Celebrating World Health Worker Week (April 5 -11, 2015), a new story map from Esri, The Earth Institute at Columbia, and Direct Relief, aims to raise support and awareness for the life changing contributions of community health workers.
In dozens of countries, tens of thousands of women and men get up each morning to travel miles over rough roads and across rivers and streams to provide primary health care in some of the world’s most remote, vulnerable, and hard-to-reach places. At any given moment, these people, known as Community Health Workers (CHWs), are monitoring Ebola contacts, counseling an HIV-positive person, surveying basic health needs, or helping a newborn at risk of pneumonia.
On Front Lines of the Ebola Crisis
When the Ebola epidemic swept through West Africa last year, international organizations had difficulty establishing and maintaining community trust. Community Health Workers, many of whom are from the communities they serve, stepped in to bridge the gap. Not coincidentally, the organizations with the most durable results to show also relied extensively on CHWs for case tracking, diagnosis, sensitization, referral, and follow up. Such groups include Partners in Health and Last Mile Health in Liberia, UNFPA in Guinea, and Medical Research Centre (MRC) and Wellbody Alliance in Sierra Leone.
Arguably, CHWs are the key for the countries now rebuilding their health systems to be more comprehensive, effective, and resilient following the shock of the Ebola epidemic. They may also be the best defense against a repeat of these events in the future.
Beyond Ebola: One Million Community Health Workers
While the Ebola epidemic spotlighted the crucial work of CHWs, their value extends far beyond Ebola and West Africa. The One-Million Community Health Workers (1mCHW) Campaign was formed by the Sustainable Development Solutions Network (SDSN) and the Earth Institute at Columbia University to advocate for CHWs and document their far-reaching value.
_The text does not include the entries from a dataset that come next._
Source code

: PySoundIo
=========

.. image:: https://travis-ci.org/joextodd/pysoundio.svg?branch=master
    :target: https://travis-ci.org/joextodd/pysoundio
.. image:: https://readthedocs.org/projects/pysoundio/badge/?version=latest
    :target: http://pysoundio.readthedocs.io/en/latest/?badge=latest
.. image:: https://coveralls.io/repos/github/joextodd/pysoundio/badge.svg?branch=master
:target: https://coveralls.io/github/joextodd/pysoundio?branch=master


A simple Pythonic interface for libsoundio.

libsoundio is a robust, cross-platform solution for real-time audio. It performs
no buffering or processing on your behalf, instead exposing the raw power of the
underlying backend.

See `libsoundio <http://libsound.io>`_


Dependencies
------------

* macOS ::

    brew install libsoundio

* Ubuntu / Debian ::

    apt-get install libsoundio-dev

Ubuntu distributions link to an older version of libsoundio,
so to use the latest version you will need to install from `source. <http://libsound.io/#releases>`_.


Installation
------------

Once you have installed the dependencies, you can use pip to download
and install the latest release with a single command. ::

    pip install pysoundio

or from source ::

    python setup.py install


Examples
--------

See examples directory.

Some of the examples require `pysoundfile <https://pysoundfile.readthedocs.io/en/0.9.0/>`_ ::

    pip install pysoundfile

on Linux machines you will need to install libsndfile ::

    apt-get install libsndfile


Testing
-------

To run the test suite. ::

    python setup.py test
Direct Relief and Esri teamed up with the Campaign last year to build the Operations Room; a suite of mapping applications that track the scope and enable a detailed comparison of CHW activities.
29 Stories. 24 Hours. 13 Countries
A Day in the Life: Snapshots from 24 Hours in the Lives of Community Health Workers is the latest map in the 1mCHW Campaign. It aims to convey not only the importance of the work that CHWs perform, but the everyday texture and genuine beauty of the lives they improve. This map is a guided tour of 29 CHWs in action during one long day across 13 countries in sub-Saharan Africa. Through the CHW story map, people can learn about and become more deeply engaged in one of the great causes of our time — ensuring that every person on Earth has access to health care.